Your goal:
Read each of the lines below and tally those with "knee"; the tally is the whole answer.

[Collection entries]
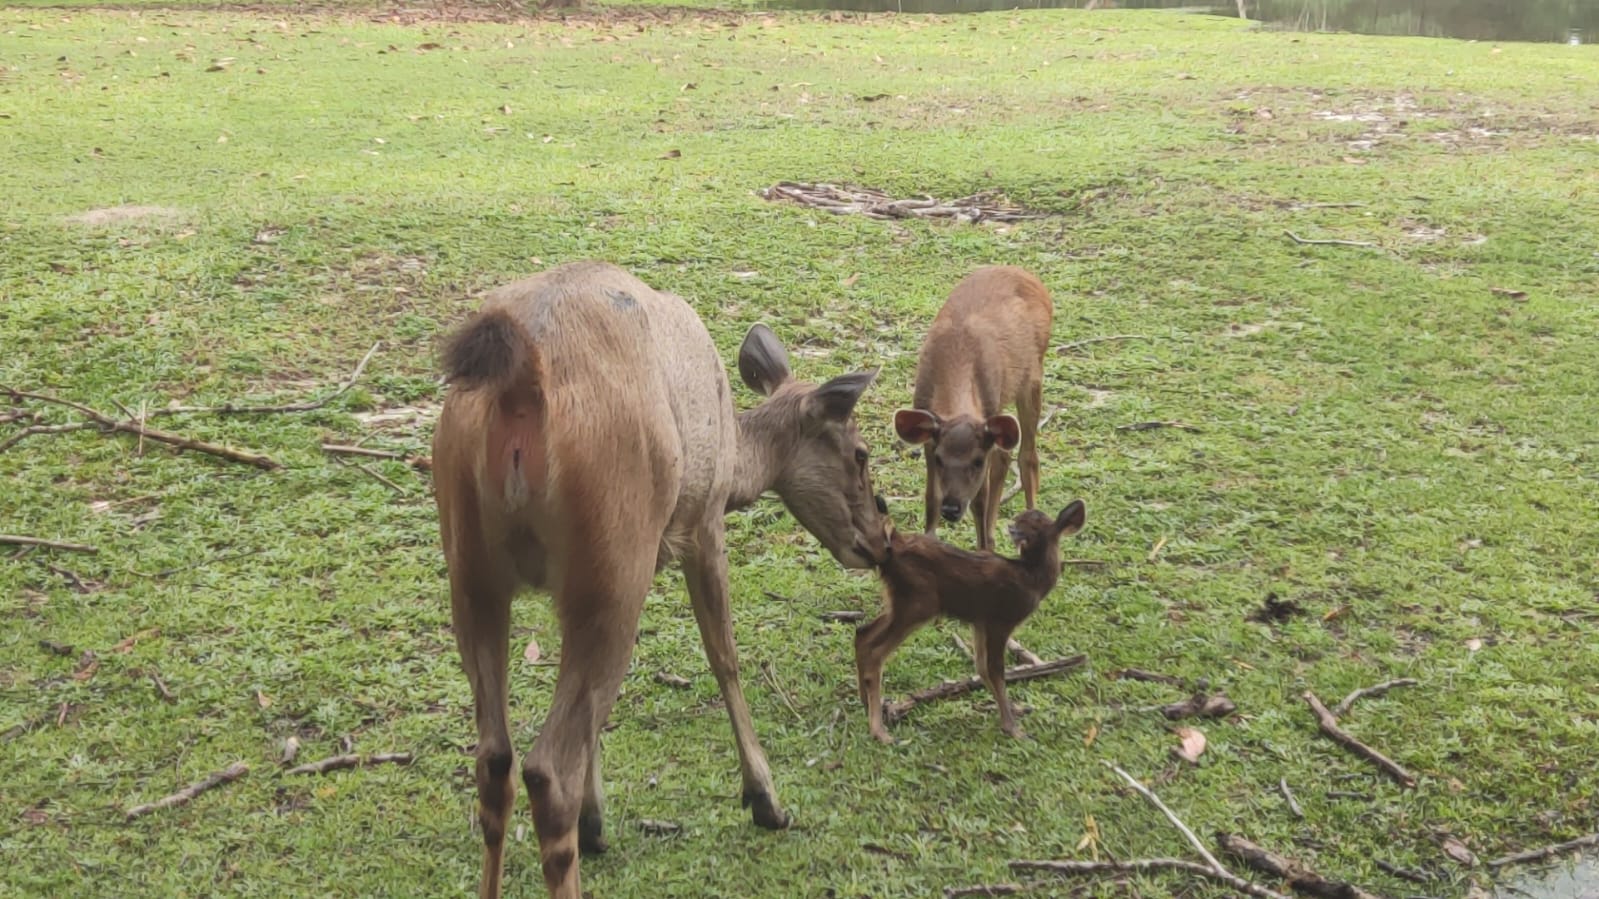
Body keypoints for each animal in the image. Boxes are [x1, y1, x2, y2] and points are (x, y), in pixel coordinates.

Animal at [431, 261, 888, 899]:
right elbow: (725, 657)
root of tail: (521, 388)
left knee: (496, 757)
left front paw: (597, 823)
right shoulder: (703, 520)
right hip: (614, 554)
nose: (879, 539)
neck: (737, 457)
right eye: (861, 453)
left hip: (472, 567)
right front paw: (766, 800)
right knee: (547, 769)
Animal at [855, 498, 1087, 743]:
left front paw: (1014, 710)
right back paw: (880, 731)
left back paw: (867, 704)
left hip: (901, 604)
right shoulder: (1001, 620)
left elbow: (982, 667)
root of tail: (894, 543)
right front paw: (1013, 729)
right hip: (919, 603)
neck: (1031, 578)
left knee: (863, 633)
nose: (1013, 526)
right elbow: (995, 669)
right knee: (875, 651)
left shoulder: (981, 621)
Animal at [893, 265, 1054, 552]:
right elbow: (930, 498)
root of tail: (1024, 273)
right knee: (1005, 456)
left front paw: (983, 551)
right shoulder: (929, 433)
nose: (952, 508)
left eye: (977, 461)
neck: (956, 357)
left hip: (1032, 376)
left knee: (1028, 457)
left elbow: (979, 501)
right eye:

Task response:
6